- [Selected excerpt]
We examined 30-year trends in U.S. adolescents’ civic behaviors (conventional and alternative political activities as well as voting) and beliefs (trust in government and outlook for the world). Drawing on data collected over a period of three decades has the distinct advantage of allowing us to document historical patterns in youth civic engagement overall and to make comparisons based on youths’ college aspirations.

Method

Data come from Monitoring the Future, a study that has surveyed a nationally representative sample of high school seniors each year since 1976 (Johnston, Bachman, & O’Malley, 2006). We use data spanning from 1976 to 2005. Measures come from survey forms 2 and 4; a different sample of approximately 3,000 students responded to a given question each year. Sample weights were used in all analyses to further ensure that findings are nationally representative of U.S. high school seniors. Weighted sample sizes for each analysis ranged from 81,447 to 92,538 (median N = 91,973). This repeated cross-sectional design (i.e., a different sample of high school seniors surveyed each year for 30 years) captures historical changes reflecting cohort and/or period effects, and cannot reflect changes within individuals or due to age.

Measures

Constructs were dichotomized to ease interpretation and simplify comparisons across items1.

Civic behaviors

Three items assessing conventional engagement asked whether participants had already done or planned to do the following: write to public officials, give money to a candidate or cause, and work in a political campaign. Voting in public elections was assessed by a single item. Two alternative engagement measures asked youth about participating in lawful demonstrations and boycotting certain products or stores. The response categories for all six of these items were Probably won’t do and Don’t know (both coded as 0), and Probably will do and Have already done (both coded as 1). Because many adolescents have not yet had opportunities to engage in some of these civic activities, behaviors and behavioral intentions were combined to create a category applicable to all participants. Community service was measured by a single item assessing frequency of participation in community affairs or volunteer work. The variable was recoded so that 0 = Never or A few times a year and 1 = Once or twice a month, At least once a week, or Almost everyday.

- [Dataset excerpt]
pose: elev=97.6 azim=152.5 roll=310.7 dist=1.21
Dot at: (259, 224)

- [Tasks and exercises]
A. From the study description, list the six civic activities that participants were asked whether they had done or planned to do.
B. According to the study description, about how many students answered a given question each year?

- [Task-by-task solutions]
A.
- Write to public officials
- Give money to a candidate or cause
- Work in a political campaign
- Vote in public elections
- Participate in lawful demonstrations
- Boycott certain products or stores

B. Approximately 3,000 students.